Here’s the Luganica sausage with red grapes, veroneses stewed lentils and ricotta salata:
Two skewered things was a little weird, but I’m being nitpicky. The sausage was pleasant — mild tasting with fine-ground texture — and the lentils were a good match. The grapes were quite flavorful, too.
And the final appetizer on the menu was the escarole with gorgonzola, candied walnuts, apples and cranberries in a honey-mustard vinaigrette:
A brilliant salad. Everything was in balance. Just the right dressing, crisp apples, sweet cheese, tart cranberries, crunchy nuts. Lovely.
It was also the best dish with our wine pairings. Here’s a cool thing: for just $12, you can pair the HVRW meal with three three-ounce pours of wine — and you have two choices for each course. For the first, it’s either prosecco or a sauvignon blanc from La Vis in the Trentino region of Italy. This one knocked us down crying for the price. A nose like a New Zealand sauv — kinda grapefruity, kinda lychee — but the dryness of an Old World wine. We were happy.
Now on to the entrees. the pairings here, by the way, are a Super Tuscan or a Cannonau, a “rustic light red from the grape grenache grown on the island of Sardengna by Soletta,” according to the menu.
OK so first, here’s that chicken:
Crisp skin, juicy meat, earth mushrooms, bright peppers and some potatoes to soak it all up with. What more could you ask for?
I wish I could give as much love to the salmon.
Herb-crusted wild salmon with arugla, farro and sundried tomatoe in citrus oil and zenzero balsamic:
The salmon was overdone and the farro was coated with too much fat — I’m not sure if it was the citrus oil or butter or the fat from the salmon. It wasn’t very special.
On the othe hand, the fava bean and mascarpone ravioli with sage, shiitake and pomodoro fresco was a close second favorite on the entree side:
It’s a little too busy — I didn’t expect so much tomato sauce and cubed tomato (and it’s the same tomato concasse from the calamari), but the flavor of the fava came out nice and clear despite the heavy hand on the sauce. It was rich, so it probably could use a little acid, anyway. Very satisfying.
Here’s the papardelle with veal bolognese, parmigiano and fresh mint:
The pasta — homemade, and you can tell — was delicate and light, but wide enough to stand up to the sauce. Besides that pretty garnish of a sprig of mint, we didn’t find any mint in the sauce. But it was a hearty plate for sure. A good warmer on a chilly night like Monday.

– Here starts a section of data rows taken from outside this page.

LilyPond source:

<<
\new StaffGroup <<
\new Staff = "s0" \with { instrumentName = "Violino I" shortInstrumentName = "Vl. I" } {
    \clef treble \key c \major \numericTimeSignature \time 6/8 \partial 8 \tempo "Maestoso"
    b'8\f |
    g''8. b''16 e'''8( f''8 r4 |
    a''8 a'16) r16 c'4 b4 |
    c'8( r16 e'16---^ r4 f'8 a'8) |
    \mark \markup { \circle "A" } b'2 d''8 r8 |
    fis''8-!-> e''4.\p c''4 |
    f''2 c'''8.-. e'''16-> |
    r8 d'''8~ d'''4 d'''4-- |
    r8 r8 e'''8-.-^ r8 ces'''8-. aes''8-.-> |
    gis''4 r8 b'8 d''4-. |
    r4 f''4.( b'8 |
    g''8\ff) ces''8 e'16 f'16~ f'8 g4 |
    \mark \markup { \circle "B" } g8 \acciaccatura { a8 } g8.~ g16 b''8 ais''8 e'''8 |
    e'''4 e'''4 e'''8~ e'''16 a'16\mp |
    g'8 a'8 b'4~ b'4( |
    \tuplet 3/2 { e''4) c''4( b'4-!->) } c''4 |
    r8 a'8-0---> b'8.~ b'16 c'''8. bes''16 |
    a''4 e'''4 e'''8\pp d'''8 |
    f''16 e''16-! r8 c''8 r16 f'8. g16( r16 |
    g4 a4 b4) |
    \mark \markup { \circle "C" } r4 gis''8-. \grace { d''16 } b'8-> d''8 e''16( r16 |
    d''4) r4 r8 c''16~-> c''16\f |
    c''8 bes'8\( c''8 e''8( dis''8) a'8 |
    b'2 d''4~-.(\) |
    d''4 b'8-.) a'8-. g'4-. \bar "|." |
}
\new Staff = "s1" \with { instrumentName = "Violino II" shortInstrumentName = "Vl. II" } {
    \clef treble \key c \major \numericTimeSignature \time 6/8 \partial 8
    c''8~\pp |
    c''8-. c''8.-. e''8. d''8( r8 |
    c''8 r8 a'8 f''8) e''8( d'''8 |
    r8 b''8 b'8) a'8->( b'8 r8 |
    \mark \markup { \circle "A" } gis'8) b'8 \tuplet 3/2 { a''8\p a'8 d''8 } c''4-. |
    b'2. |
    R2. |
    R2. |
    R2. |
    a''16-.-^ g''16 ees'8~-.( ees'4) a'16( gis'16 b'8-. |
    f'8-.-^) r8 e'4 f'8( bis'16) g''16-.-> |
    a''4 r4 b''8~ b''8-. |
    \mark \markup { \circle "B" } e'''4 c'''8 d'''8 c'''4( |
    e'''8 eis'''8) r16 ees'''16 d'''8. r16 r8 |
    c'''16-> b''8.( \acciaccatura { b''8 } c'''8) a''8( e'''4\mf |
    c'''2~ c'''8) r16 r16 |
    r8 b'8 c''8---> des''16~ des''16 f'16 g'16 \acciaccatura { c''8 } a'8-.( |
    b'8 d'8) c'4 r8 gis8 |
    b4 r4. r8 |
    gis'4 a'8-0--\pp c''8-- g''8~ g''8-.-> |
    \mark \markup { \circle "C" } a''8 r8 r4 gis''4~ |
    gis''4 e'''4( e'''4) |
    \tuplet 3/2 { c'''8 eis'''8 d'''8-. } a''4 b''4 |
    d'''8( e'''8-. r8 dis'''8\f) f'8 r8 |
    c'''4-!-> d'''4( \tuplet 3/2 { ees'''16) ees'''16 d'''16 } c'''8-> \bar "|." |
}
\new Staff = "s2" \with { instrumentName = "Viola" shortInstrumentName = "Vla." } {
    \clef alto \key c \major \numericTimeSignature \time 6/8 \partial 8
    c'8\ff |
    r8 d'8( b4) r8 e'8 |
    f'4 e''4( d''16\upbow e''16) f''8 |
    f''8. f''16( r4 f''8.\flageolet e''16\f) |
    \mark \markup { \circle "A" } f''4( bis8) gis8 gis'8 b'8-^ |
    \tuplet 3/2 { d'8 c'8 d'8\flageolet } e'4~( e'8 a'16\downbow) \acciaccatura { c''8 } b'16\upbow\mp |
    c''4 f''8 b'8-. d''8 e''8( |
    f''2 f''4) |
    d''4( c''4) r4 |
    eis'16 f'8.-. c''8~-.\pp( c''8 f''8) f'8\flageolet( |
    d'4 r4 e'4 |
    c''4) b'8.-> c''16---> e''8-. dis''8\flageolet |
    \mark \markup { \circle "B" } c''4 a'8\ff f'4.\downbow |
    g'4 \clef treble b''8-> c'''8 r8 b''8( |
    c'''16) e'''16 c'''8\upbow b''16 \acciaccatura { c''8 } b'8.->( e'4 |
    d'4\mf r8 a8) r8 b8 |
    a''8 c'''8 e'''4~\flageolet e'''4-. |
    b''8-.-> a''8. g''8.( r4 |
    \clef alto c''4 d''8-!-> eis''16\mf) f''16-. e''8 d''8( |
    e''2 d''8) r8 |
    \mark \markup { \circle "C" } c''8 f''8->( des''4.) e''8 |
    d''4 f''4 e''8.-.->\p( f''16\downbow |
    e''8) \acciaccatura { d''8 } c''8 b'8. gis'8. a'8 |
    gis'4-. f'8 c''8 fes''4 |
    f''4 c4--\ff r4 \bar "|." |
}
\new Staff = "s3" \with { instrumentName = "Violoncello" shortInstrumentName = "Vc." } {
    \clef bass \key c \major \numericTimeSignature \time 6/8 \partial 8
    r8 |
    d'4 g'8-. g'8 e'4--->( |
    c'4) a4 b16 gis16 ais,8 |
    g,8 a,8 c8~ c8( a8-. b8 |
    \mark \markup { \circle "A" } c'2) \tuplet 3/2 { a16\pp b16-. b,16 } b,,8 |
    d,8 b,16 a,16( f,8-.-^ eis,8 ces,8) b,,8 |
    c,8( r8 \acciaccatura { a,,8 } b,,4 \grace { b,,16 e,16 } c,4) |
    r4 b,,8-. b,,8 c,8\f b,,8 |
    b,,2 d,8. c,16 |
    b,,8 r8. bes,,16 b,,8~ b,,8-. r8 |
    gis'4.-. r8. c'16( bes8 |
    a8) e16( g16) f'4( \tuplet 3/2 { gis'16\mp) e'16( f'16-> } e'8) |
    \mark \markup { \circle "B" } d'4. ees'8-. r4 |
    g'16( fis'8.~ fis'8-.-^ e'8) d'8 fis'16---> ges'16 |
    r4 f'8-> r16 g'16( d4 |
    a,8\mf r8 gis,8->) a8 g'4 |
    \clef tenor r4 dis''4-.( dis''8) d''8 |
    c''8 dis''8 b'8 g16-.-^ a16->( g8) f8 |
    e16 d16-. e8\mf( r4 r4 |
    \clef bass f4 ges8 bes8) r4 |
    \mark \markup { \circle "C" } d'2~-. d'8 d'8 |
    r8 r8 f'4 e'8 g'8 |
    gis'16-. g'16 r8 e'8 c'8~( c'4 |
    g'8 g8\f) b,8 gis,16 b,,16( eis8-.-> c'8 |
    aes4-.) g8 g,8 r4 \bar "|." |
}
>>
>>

And the fifth entree is the Flat Iron steak tagliata with pancetta potato mash, pepper and cippole and brunello:
Nice piece of meat. Char on the outside. Very rare on the inside. (If you like it even medium rare, you should ask for that.) Sauce was thick and rich. This meal is worth the $28 on its own.
On to dessert, shall we?
OK there’s a reason the zeppole are famous. Because a puffy piece of fried dough with powdered sugar and three dipping sauces is good, even if it’s bad. Which it absolutely is not.
This is called “sexy Zuppa Inglese with custard, biscotti, chocolate and alchermes liquor”:
Really tasty. And the chocolate ganache cake was too. Very dense:
For our wine pairings for that, we could choose among the brachetto, a red sparkling wine d’acqui by marenco made in Barolo, or a cielo d’alcamo, a vine-dried sauvignon and cattarato from Sicily by Tenuta Rapiatala.
I really felt welcomed at Zuppa. There wasn’t any of this “second-class citizen for ordering off the HVRW menu” — even the menu itself is beautifully presented on a heavy-stock card that could almost pass for a wedding invitation. There was one tiny thing: when we asked our waiter what he’d recommend off the RW menu, he did say “if you choose to order from the restaurant week menu” with just a touch of disdain. But the otherwise flawless service — and I do mean absolutely flawless — service made up for that in a hurry.
I’ll say it again: if you’re still deciding where to head for HVRW 2010, may I suggest you put Zuppa at the top of the short list. And please report back here!